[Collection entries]
+ + + +
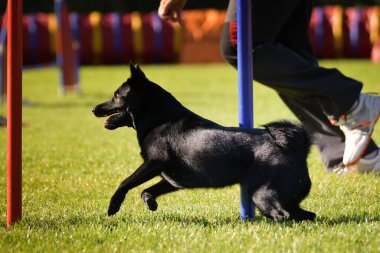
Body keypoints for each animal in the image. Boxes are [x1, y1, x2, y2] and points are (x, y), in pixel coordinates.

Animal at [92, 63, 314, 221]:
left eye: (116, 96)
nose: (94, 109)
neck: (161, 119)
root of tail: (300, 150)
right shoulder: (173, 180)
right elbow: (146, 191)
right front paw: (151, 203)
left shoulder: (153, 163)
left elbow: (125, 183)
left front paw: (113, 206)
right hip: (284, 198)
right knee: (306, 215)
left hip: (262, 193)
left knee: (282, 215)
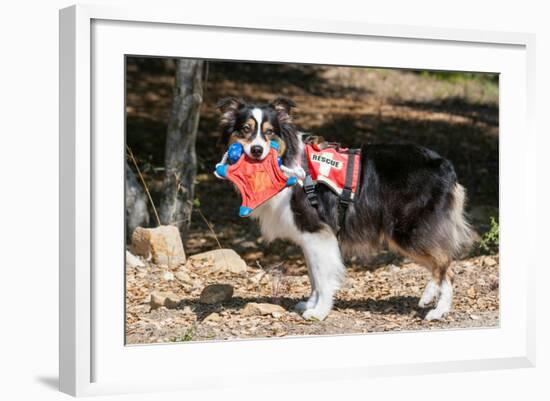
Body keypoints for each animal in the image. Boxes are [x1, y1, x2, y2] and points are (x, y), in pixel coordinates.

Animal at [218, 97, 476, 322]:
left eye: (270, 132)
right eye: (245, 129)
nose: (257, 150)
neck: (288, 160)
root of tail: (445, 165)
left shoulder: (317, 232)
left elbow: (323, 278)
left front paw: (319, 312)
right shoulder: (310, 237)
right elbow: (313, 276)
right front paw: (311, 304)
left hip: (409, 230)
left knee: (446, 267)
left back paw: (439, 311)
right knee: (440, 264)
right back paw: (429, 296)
+ + + +
An exact retyping of each record, with no pictures, is the answer required.

» Task result:
Body keypoints for each animal in the image. Boxes are [x1, y1, x2, y2] and points are (x, y), in pixel coordinates.

Animal at [92, 63, 314, 221]:
left eye: (116, 96)
nose: (94, 109)
neck: (161, 119)
root of tail: (300, 150)
right shoulder: (173, 180)
right elbow: (146, 191)
right front paw: (151, 203)
left shoulder: (153, 163)
left elbow: (125, 183)
left front paw: (113, 206)
right hip: (284, 198)
right knee: (306, 215)
left hip: (262, 193)
left knee: (282, 215)
Body keypoints for each animal in the image. Boxes are [x1, y1, x2, y2] and points are (x, y), in pixel coordinates.

Animal at [218, 97, 476, 322]:
left eye: (270, 132)
right eye: (245, 129)
nose: (257, 150)
neck: (288, 160)
root of tail: (445, 165)
left shoulder: (317, 232)
left elbow: (323, 278)
left front paw: (319, 312)
right shoulder: (310, 237)
right elbow: (313, 276)
right front paw: (311, 304)
left hip: (409, 230)
left knee: (446, 267)
left back paw: (439, 311)
right knee: (440, 264)
right back paw: (429, 296)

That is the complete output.